WHAT YOU WILL DO: Copy out word for word the lines of the entries below, starting at the line that contains "TDDDG umfasst. Die Einwilligung ist jederzeit" and ending with the final line of the entries, both included.

***** EXTRACTED DATA *****

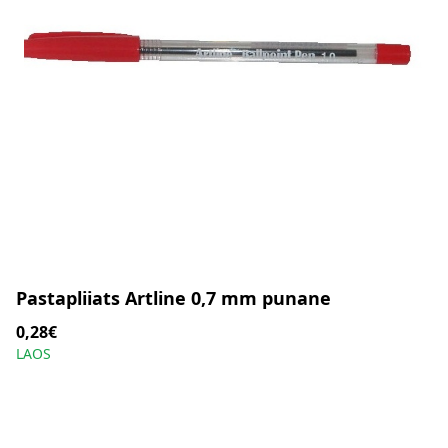
Pastapliiats Artline 0,7 mm punane
0,28€
LAOS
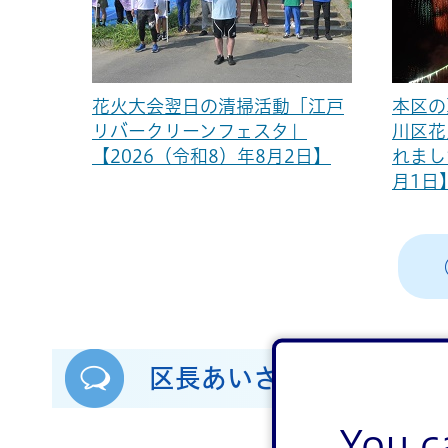
花火大会翌日の清掃活動「江戸
本区の
リバークリーンフェスタ」
川区花
【2026（令和8）年8月2日】
れまし
月1日
区長あいさつ
You c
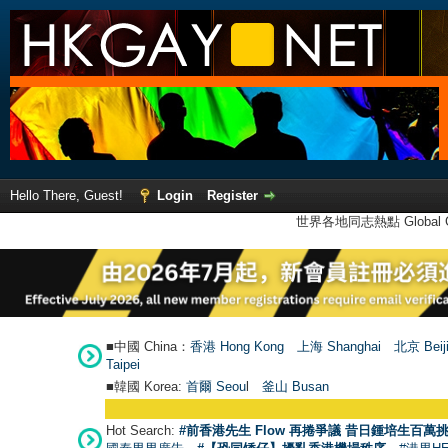
Hello There, Guest!
Login
Register
世界各地同志熱點 Global Ga
■中國 China：
香港 Hong Kong
上海 Shanghai
北京 Beij
Taipei
■韓國 Korea:
首爾 Seou
l
釜山 Busan
Hot Search:
#前香港先生 Flow 再捲爭議 昔日鍾培生百萬挑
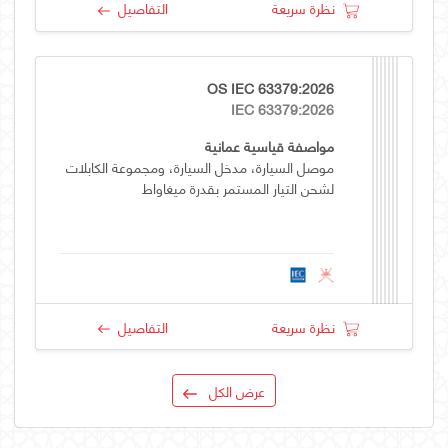
نظرة سريعة
التفاصيل
OS IEC 63379:2026
IEC 63379:2026
مواصفة قياسية عمانية
موصل السيارة، مدخل السيارة، ومجموعة الكابلات
لشحن التيار المستمر بقدرة ميغاواط
نظرة سريعة
التفاصيل
عرض الكل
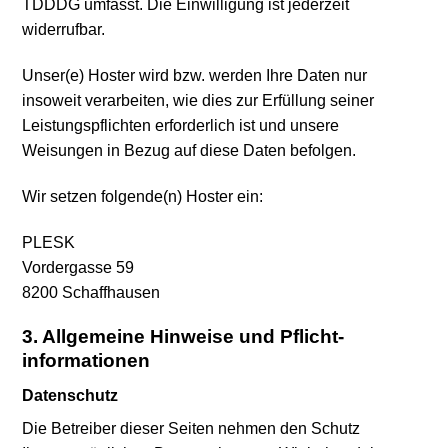
TDDDG umfasst. Die Einwilligung ist jederzeit
widerrufbar.
Unser(e) Hoster wird bzw. werden Ihre Daten nur
insoweit verarbeiten, wie dies zur Erfüllung seiner
Leistungspflichten erforderlich ist und unsere
Weisungen in Bezug auf diese Daten befolgen.
Wir setzen folgende(n) Hoster ein:
PLESK
Vordergasse 59
8200 Schaffhausen
3. Allgemeine Hinweise und Pflicht­
informationen
Datenschutz
Die Betreiber dieser Seiten nehmen den Schutz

*****

ANSWER TO THIS EXERCISE:
TDDDG umfasst. Die Einwilligung ist jederzeit
widerrufbar.
Unser(e) Hoster wird bzw. werden Ihre Daten nur
insoweit verarbeiten, wie dies zur Erfüllung seiner
Leistungspflichten erforderlich ist und unsere
Weisungen in Bezug auf diese Daten befolgen.
Wir setzen folgende(n) Hoster ein:
PLESK
Vordergasse 59
8200 Schaffhausen
3. Allgemeine Hinweise und Pflicht­
informationen
Datenschutz
Die Betreiber dieser Seiten nehmen den Schutz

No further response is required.